The Failure of the "New Economics" (1959) is a book by Henry Hazlitt offering a detailed critique of John Maynard Keynes' work The General Theory of Employment, Interest and Money (1936).
Hazlitt embarked on this project because, in his view, although general critiques of Keynes and The General Theory had been made, no critic had completed a detailed, paragraph-by-paragraph, analysis of the work and accordingly followers of Keynes could argue that previous critiques were shallow and did not indicate an understanding of Keynes' revolutionary ideas.
Hazlitt's work represents the most detailed critical analysis of The General Theory ever undertaken from an Austrian perspective.
Economist Ludwig von Mises called it "a devastating criticism of the Keynesian doctrines."
“In the twentieth century, the most influential economist has been John Maynard Keynes, who swept the world of economics like an avalanche in 1936 with his General Theory of Employment, Interest, and Money, his teachings quickly becoming a new, entrenched economic orthodoxy.

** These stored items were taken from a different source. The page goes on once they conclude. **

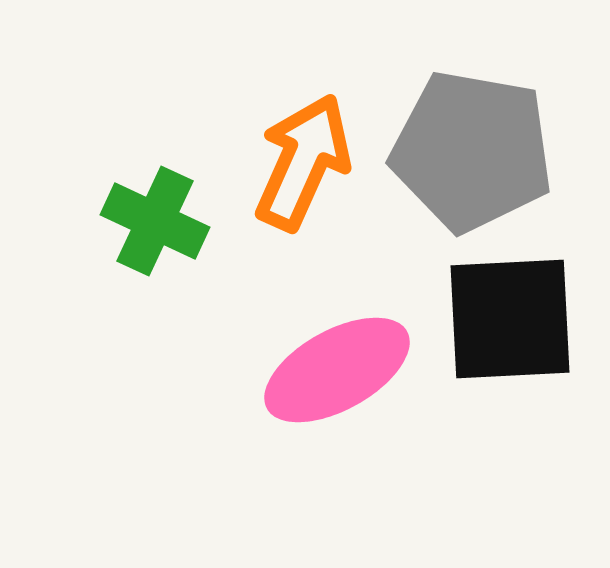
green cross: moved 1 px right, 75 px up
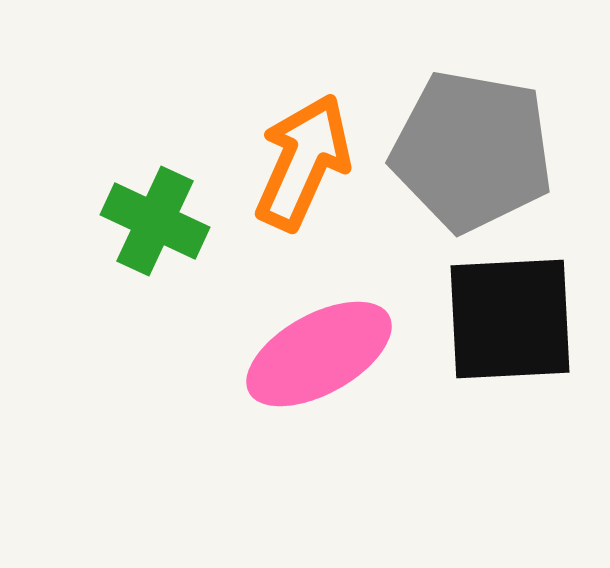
pink ellipse: moved 18 px left, 16 px up
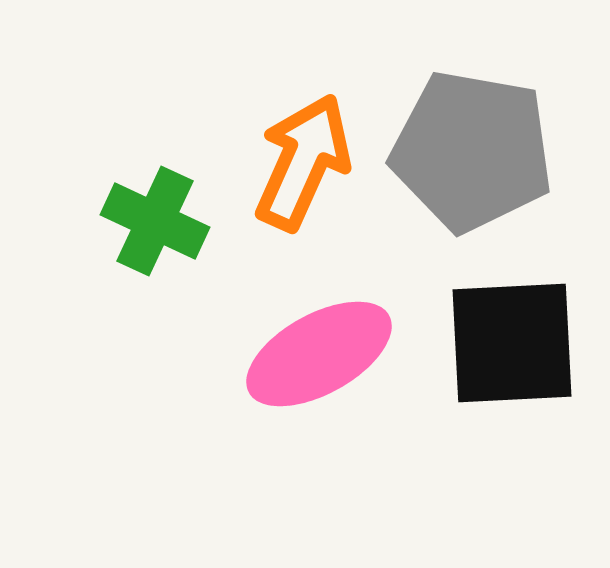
black square: moved 2 px right, 24 px down
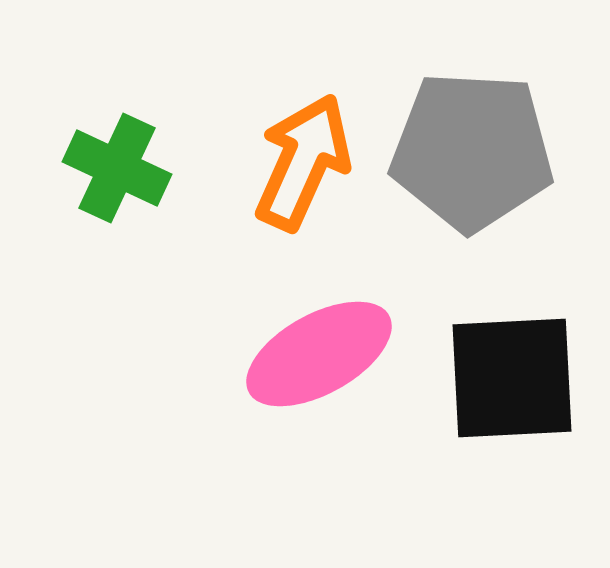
gray pentagon: rotated 7 degrees counterclockwise
green cross: moved 38 px left, 53 px up
black square: moved 35 px down
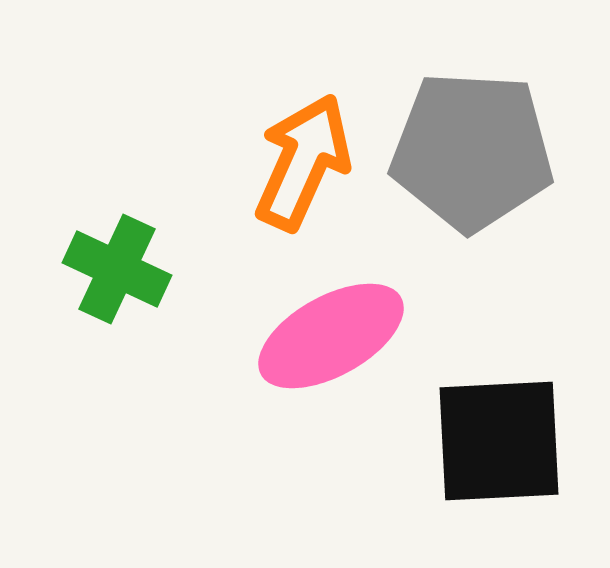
green cross: moved 101 px down
pink ellipse: moved 12 px right, 18 px up
black square: moved 13 px left, 63 px down
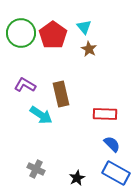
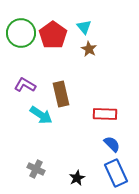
blue rectangle: rotated 36 degrees clockwise
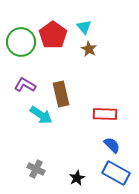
green circle: moved 9 px down
blue semicircle: moved 1 px down
blue rectangle: rotated 36 degrees counterclockwise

Henry Hazlitt, in this vitally important and desperately needed book, throws down the challenge in a detailed, thoroughgoing refutation of the General Theory.
…Henry Hazlitt, a renowned economic journalist, is a better economist than a whole host of sterile academicians, and, in contrast to many of them, he is distinguished by courage: the courage to remain an “Austrian” in the teeth of the Keynesian holocaust, alongside Mises and F. A. Hayek.
On its merits, this book should conquer the economics profession as rapidly as did Keynes. But whether the currently fashionable economists read and digest this book or not is, in the long run, immaterial; it will be read, and it will destroy the Keynesian System. At the very least, there is now a new generation under thirty-five, to bring this message to fruition.”
- Foreword to The Failure of the New Economics, Murray Rothbard
Henry Hazlitt
Henry Stuart Hazlitt (November 28, 1894 – July 9, 1993) was a libertarian philosopher, an economist, and a journalist for various publications including The Wall Street Journal and The New York Times, and Newsweek. He was the founding vice-president of the Foundation for Economic Education and an early editor of The Freeman magazine, an important libertarian publication. In 1946 Hazlitt wrote Economics in One Lesson, his seminal text on free market economics, which Ayn Rand referred to as doing a "...magnificent job of theoretical exposition." Hazlitt is credited with bringing his ideas and those of the so-called Austrian School to the American economics scene and his work has influenced the likes of economist Ludwig von Mises, novelist and essayist Ayn Rand, and 2008 Libertarian Party Presidential nominee and congressman, Ron Paul.
Hazlitt was a prolific writer, authoring 25 works in his lifetime.
Ludwig von Mises said at a dinner honoring Hazlitt: "In this age of the great struggle in favor of freedom and the social system in which men can live as free men, you are our leader. You have indefatigably fought against the step-by-step advance of the powers anxious to destroy everything that human civilization has created over a long period of centuries... You are the economic conscience of our country and of our nation."